Monday, March 17, 2014

Monoculture IV: The Future


    
          Monoculture is defined as “large areas of land cultivated with a single crop, either a plant or tree, using methods that employ a high use of inputs such as agrotoxic chemicals and machinery.  It has been used for thousands of years to maximize the yield of food crops useful to mankind."
While any use of monoculture compromises natural biodiversity, the model employed by small, family farms has proven to be sustainable for millennia.  It is only since the dawn of industrial technology that systematized monoculture of vast geographic areas for a mass global market of foodstuffs has reached the level where it seriously threatens biodiversity over much of the world.  Modern global monoculture requires the application of synthetic fertilizers, highly toxic herbicides and insecticides, the diversion of natural resources such as water, and the depletion of microbes and erosion of soil, among a host of other consequences.  It now takes only “a few people to cultivate thousands of acres of corn or soybeans as far as the eye can see in a fraction of the time it was done in the past.”  (“The Future of Monoculture”:  factory-farming.com)
Although it has greatly increased the yield and often lowered the cost of key crops, the gains realized through monoculture all too often have NOT gone to solving problems like world hunger as is often maintained.In fact it exacerbates many of the problems by using up arable land for lucrative but shortsighted folly such as government-subsidized ethanol, in addition to depriving much of the world’s people of former livelihoods in agriculture.
“Another downside is loss of nutrients in the soil, especially trace minerals.  The heavy use of Nitrogen, Phosphorus, and Potassium (NPK) as the primary chemical fertilizers result (sic) in nice looking produce but seriously deficient in key nutrients.”  (“The Future of Monoculture”:  factory-farming.com)

Recent developments show a strong, growing opposition to the industrial monoculture practices of the major agritech giants like Monsanto, such as recent resolutions brought forth by the company’s shareholders.  It is also increasingly clear that the industry’s major claims of greater quality and efficiency attributed to monoculture and bioengineering are more likely the result of having extracted genetic material from crops produced by old-fashioned cross-breeding.  In fact the future of monoculture may well resemble the past of monoculture as enough people become aware of the consequences and get involved--either by protesting, divesting, or practicing and supporting the old organic methods of farming which kept monoculture down to a smaller, more sustainable practice.

·····

Explore the material:
**a.** Answer these questions from the monoculture post:
(i) Which three elements are named as the primary chemical fertilizers?
(ii) Which company is named as one of the major agritech giants?
(iii) What government-subsidized product is given as an example of using up arable land?
**b.** Set down the stretch of the monoculture post from "Although it has" through "livelihoods in agriculture.", copying every word and mark without change.
The rows that follow have no connection to the monoculture post.

·····

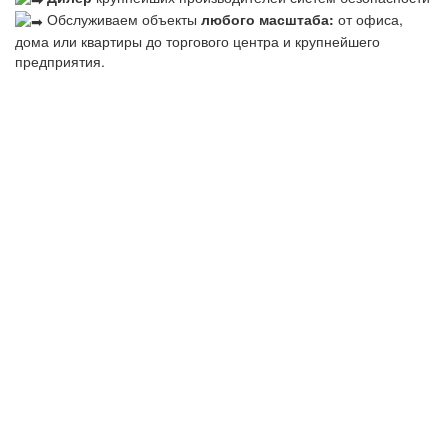
Обслуживаем объекты
любого масштаба:
от офиса,
дома или квартиры до торгового центра и крупнейшего
предприятия.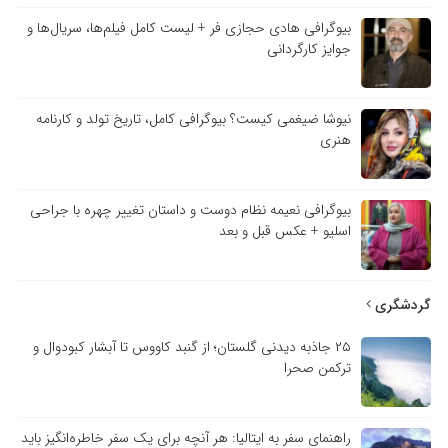
بیوگرافی هادی حجازی فر + لیست کامل فیلم‌ها، سریال‌ها و
جوایز کارگردانی
نیوشا ضیغمی کیست؟ بیوگرافی کامل، تاریخ تولد و کارنامه
هنری
بیوگرافی نعیمه نظام دوست و داستان تغییر چهره با جراحی
اسلیو + عکس قبل و بعد
گردشگری
۲۵ جاذبه دیدنی گلستان؛ از گنبد کاووس تا آبشار کبودوال و
ترکمن صحرا
راهنمای سفر به ایتالیا: هر آنچه برای یک سفر خاطره‌انگیز باید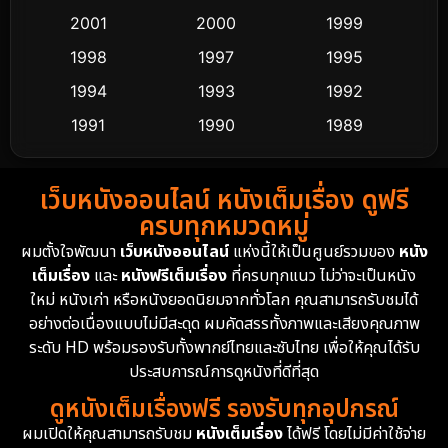
2001
2000
1999
Culture
9
1998
1997
1995
Dance เต้น
1994
1993
1992
10
1991
1990
1989
Detective สืบสวน
60
1988
1986
1985
Detective สืบสวน
74
เว็บหนังออนไลน์ หนังเต็มเรื่อง ดูฟรี
1983
1982
1981
ครบทุกหมวดหมู่
1978
1974
1971
Disaster
13
ผมตั้งใจพัฒนา
เว็บหนังออนไลน์
แห่งนี้ให้เป็นศูนย์รวมของ
หนัง
1962
เต็มเรื่อง
และ
หนังฟรีเต็มเรื่อง
ที่ครบทุกแนว ไม่ว่าจะเป็นหนัง
Disney+
4
ใหม่ หนังเก่า หรือหนังยอดนิยมจากทั่วโลก คุณสามารถรับชมได้
Documentary สารคดี
94
อย่างต่อเนื่องแบบไม่มีสะดุด ผมคัดสรรทั้งภาพและเสียงคุณภาพ
ระดับ HD พร้อมรองรับทั้งพากย์ไทยและซับไทย เพื่อให้คุณได้รับ
Drama ดราม่า
(1,477)
ประสบการณ์การดูหนังที่ดีที่สุด
ดูหนังเต็มเรื่องฟรี รองรับทุกอุปกรณ์
Dystopian
16
ผมเปิดให้คุณสามารถรับชม
หนังเต็มเรื่อง
ได้ฟรี โดยไม่มีค่าใช้จ่าย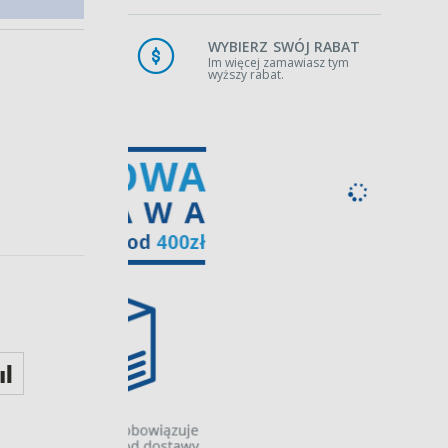
WYBIERZ SWÓJ RABAT
Im więcej zamawiasz tym
wyższy rabat.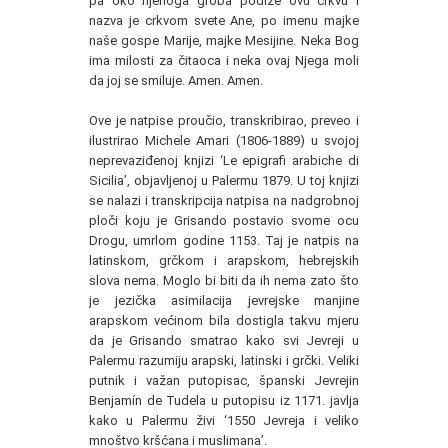
pa oko njenoga groba podiže ovu crkvu i
nazva je crkvom svete Ane, po imenu majke
naše gospe Marije, majke Mesijine. Neka Bog
ima milosti za čitaoca i neka ovaj Njega moli
da joj se smiluje. Amen. Amen.
Ove je natpise proučio, transkribirao, preveo i
ilustrirao Michele Amari (1806-1889) u svojoj
neprevaziđenoj knjizi ‘Le epigrafi arabiche di
Sicilia’, objavljenoj u Palermu 1879. U toj knjizi
se nalazi i transkripcija natpisa na nadgrobnoj
ploči koju je Grisando postavio svome ocu
Drogu, umrlom godine 1153. Taj je natpis na
latinskom, grčkom i arapskom, hebrejskih
slova nema. Moglo bi biti da ih nema zato što
je jezička asimilacija jevrejske manjine
arapskom većinom bila dostigla takvu mjeru
da je Grisando smatrao kako svi Jevreji u
Palermu razumiju arapski, latinski i grčki. Veliki
putnik i važan putopisac, španski Jevrejin
Benjamín de Tudela u putopisu iz 1171. javlja
kako u Palermu živi ‘1550 Jevreja i veliko
mnoštvo kršćana i muslimana’.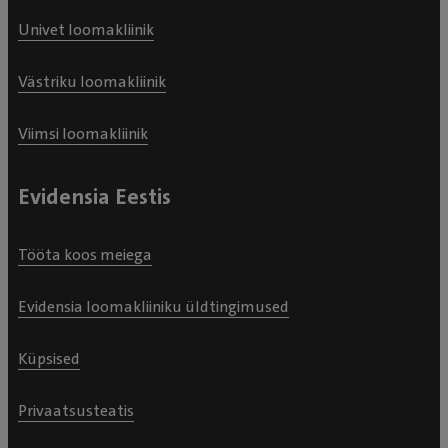
Univet loomakliinik
Västriku loomakliinik
Viimsi loomakliinik
Evidensia Eestis
Tööta koos meiega
Evidensia loomakliiniku üldtingimused
Küpsised
Privaatsusteatis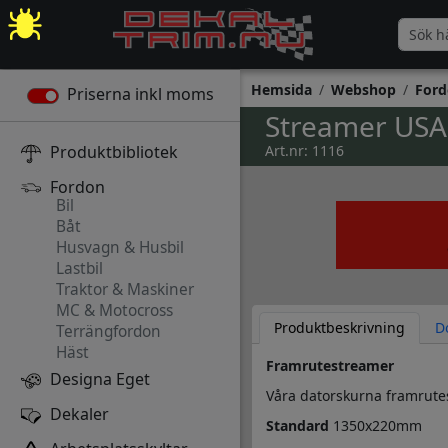
Hemsida
Webshop
Ford
Priserna inkl moms
Streamer USA
Produktbibliotek
Art.nr: 1116
Fordon
Bil
Båt
Husvagn & Husbil
Lastbil
Traktor & Maskiner
MC & Motocross
Produktbeskrivning
D
Terrängfordon
Häst
Framrutestreamer
Designa Eget
Våra datorskurna framrutest
Dekaler
Standard
1350x220mm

·····

Answers for the tasks:
**a.**
(i) Nitrogen, Phosphorus, and Potassium (NPK)
(ii) Monsanto
(iii) Ethanol

**b.**
Although it has greatly increased the yield and often lowered the cost of key crops, the gains realized through monoculture all too often have NOT gone to solving problems like world hunger as is often maintained.In fact it exacerbates many of the problems by using up arable land for lucrative but shortsighted folly such as government-subsidized ethanol, in addition to depriving much of the world’s people of former livelihoods in agriculture.